La littérature Canadienne en question(s) ?

Retour au numéro: 

Que traduit-on quand on traduit la littérature du Canada anglais en français ? La traduction, la visibilité et la mise en marché sont-elles des conditions suffisantes pour la création d’un lectorat ? Peut-on continuer à parler sans rire de deux solitudes, de grands espaces, de nature sauvage, ou de mésentente sur le bilinguisme officiel comme étant des conditions suffisantes pour résumer des œuvres qui — les lecteurs le savent bien — circulent et résonnent aujourd’hui en dépit de ces poncifs ? On le reconnaîtra : il y a toujours le spectre politique, tantôt opaque, tantôt diaphane, en trame de fond de tout ce qui s’appelle littérature au Canada. On le reconnaîtra aussi : ça n’empêche personne d’écrire. Mais c’est à croire que cela en a entraîné plusieurs à ne pas lire. L’ouvrage classique de l’histoire des littératures au Canada — le seul ayant envisagé une histoire polyphonique plutôt qu’univoque ou bilingue — s’intitule Five-Part Invention: A History of Literary History in Canada. Il a été écrit par E. D. Blodgett, spécialiste anglophone de la littérature québécoise. En 2012, il a enfin été traduit au Québec1. En a-t-on vu ne serait-ce que la mention dans les médias ? Peut-on envisager une critique en phase avec notre temps pour les œuvres du Canada anglais qui existent aussi en français ? Oui, mais il faut chercher des résonnances neuves. 

 

Ce dossier est né d’un constat. Dans les dernières années, la présence et la visibilité des auteurs canadiens-anglais publiés en français se sont nettement accrues. Cela s’observe dans les deux pôles principaux de la francophonie, la France et le Québec, bien que le nombre d’éditeurs québécois impliqués soit frappant en lui-même. Il suffit de penser aux Éditions Alto fondées il y a peu et dont Daniel Grenier rappelle ici que le succès est dû à la volonté assumée de faire exister des auteurs anglophones en traduction québécoise, quand parfois certains, comme le très célébré Rawi Hage, habitent Montréal. Les Éditions du Boréal produisent maintenant des coffrets qui réunissent par trois les livres d’écrivains canadiens importants. De fait, peu de livres aboutissant dans les listes courtes annuelles des trois grands prix fort médiatisés que convoitent les éditeurs (le Prix du Gouverneur général, le Rogers Writer’s Trust et, surtout, le Scotiabank Giller Prize) échappent aujourd’hui à la traduction française. Qui plus est, cela a lieu dans une conjoncture étrange : au moment où les industries canadiennes-anglaises de l’édition et de la vente au détail sont au plus bas, et où celles du Québec, avec leur relative résilience et leur indéniable diversité, sont souvent citées en exemple à l’ouest d’Ottawa. 

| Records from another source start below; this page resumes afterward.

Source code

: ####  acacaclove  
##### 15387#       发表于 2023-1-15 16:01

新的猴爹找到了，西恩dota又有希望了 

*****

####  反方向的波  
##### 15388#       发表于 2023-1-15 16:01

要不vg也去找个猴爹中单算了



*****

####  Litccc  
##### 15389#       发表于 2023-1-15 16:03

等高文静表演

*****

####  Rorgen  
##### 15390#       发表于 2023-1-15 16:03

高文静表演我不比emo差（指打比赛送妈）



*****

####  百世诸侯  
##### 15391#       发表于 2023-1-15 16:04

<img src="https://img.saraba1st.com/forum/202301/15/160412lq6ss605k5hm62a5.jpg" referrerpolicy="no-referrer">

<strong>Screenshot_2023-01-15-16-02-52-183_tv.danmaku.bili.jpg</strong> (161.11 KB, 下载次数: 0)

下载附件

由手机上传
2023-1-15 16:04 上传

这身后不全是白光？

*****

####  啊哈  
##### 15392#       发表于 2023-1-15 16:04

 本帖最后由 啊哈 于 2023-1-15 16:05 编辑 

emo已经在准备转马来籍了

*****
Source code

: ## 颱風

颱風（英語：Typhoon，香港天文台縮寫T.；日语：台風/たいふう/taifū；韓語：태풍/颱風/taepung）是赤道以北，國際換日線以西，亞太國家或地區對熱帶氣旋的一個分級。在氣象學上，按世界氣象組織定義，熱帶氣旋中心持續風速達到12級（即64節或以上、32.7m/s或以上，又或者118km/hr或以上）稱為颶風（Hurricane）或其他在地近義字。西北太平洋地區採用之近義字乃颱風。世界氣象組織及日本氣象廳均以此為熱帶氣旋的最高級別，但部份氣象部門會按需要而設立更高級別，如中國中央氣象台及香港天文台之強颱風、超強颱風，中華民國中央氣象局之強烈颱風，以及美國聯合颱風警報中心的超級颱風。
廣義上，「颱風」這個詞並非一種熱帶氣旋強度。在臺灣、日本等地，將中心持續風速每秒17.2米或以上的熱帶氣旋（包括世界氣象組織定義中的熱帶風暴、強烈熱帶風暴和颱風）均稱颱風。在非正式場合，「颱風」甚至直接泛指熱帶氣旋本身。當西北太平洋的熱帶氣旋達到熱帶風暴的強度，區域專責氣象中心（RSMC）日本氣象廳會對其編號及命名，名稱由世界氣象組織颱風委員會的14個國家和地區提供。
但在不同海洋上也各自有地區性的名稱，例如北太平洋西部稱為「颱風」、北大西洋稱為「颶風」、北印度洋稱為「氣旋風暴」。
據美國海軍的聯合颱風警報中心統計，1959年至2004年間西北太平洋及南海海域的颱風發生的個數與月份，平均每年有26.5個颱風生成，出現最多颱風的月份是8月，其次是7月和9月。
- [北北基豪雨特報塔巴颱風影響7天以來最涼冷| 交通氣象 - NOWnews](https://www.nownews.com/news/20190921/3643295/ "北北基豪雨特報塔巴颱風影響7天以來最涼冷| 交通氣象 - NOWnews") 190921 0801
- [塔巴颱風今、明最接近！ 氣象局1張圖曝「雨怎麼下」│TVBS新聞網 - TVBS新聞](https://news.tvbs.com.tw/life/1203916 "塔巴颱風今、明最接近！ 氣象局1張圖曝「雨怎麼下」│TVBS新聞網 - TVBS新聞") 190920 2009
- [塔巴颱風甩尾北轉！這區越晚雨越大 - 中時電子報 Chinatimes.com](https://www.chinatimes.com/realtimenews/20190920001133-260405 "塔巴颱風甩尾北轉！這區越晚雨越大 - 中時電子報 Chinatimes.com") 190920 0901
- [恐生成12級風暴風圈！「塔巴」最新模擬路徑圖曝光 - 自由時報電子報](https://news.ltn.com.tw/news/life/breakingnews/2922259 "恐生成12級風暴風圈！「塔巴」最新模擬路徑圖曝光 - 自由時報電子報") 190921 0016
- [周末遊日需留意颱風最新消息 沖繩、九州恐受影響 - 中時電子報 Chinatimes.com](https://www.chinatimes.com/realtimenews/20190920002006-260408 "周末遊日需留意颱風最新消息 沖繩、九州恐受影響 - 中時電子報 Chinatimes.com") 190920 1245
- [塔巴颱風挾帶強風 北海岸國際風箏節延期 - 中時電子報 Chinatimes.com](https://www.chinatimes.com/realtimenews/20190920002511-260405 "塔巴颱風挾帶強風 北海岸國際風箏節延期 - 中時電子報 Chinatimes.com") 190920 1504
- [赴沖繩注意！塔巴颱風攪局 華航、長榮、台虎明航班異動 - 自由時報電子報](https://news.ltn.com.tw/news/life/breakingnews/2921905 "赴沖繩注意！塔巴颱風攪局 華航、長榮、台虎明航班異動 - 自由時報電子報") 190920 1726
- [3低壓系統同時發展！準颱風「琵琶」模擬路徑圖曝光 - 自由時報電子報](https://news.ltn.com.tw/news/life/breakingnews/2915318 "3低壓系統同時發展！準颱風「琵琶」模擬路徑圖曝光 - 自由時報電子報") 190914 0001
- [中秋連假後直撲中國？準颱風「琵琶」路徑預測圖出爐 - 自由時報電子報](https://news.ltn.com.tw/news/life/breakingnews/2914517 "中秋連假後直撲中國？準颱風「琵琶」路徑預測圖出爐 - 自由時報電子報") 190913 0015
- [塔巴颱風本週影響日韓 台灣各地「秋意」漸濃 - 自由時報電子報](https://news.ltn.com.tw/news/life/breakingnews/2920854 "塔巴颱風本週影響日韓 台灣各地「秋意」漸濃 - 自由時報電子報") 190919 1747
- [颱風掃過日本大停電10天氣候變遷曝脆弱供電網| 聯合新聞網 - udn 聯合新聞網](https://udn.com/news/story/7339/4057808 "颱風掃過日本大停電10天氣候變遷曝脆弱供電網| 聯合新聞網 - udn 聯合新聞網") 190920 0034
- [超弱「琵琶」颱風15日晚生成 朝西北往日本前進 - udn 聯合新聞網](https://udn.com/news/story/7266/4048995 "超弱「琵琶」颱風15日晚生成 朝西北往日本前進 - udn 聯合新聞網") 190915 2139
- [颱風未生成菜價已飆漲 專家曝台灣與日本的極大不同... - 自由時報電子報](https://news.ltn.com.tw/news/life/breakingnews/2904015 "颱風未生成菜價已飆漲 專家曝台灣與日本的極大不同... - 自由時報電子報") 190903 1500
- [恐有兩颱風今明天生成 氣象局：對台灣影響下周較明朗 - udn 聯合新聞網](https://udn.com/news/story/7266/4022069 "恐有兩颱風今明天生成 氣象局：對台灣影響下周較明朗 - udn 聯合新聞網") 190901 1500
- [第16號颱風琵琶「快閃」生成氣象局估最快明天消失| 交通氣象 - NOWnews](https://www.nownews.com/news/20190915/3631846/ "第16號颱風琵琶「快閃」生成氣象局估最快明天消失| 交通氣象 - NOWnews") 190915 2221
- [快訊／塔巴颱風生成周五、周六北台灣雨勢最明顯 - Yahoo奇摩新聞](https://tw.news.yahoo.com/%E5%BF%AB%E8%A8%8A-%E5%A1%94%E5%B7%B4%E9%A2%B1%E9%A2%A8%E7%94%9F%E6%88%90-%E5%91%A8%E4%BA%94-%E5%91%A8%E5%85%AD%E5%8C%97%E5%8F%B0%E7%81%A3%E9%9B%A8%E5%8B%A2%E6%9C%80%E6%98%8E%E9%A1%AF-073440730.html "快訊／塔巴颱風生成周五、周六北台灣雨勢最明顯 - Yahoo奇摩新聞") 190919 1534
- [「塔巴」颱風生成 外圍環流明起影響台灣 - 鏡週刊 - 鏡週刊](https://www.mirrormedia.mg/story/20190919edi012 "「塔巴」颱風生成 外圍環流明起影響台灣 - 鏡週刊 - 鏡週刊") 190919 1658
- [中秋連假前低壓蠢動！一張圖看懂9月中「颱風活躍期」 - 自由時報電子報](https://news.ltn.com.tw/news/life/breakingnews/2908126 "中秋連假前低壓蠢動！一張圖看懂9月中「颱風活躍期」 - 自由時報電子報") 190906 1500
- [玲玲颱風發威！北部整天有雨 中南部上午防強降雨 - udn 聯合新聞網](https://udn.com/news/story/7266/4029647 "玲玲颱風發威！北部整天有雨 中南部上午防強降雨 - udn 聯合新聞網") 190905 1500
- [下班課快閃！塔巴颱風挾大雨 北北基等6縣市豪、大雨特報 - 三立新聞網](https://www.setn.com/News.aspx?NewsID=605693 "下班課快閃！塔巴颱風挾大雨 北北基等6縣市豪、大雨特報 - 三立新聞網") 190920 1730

Il presse d’interroger cette visibilité sans précédent et le caractère « décomplexé » de cette mise en marché francophone qui touche pour la première fois le phénomène de cohésion critique, publicitaire et national existant depuis longtemps dans le Canada anglais sous le diminutif de « CanLit ». La traduction en français de la littérature canadienne-anglaise est sans aucun doute appelée à s’accroître ; il est clair, selon nous, qu’elle rendra moins étanches pour le public les frontières entre auteurs québécois et canadiens. Cela dit, les cloisons culturelles et politiques ne tombent pas du jour au lendemain. Ce sont plutôt leur intensité et leur malléabilité qui se transforment sous nos yeux. C’est pourquoi une foule de questions demeurent.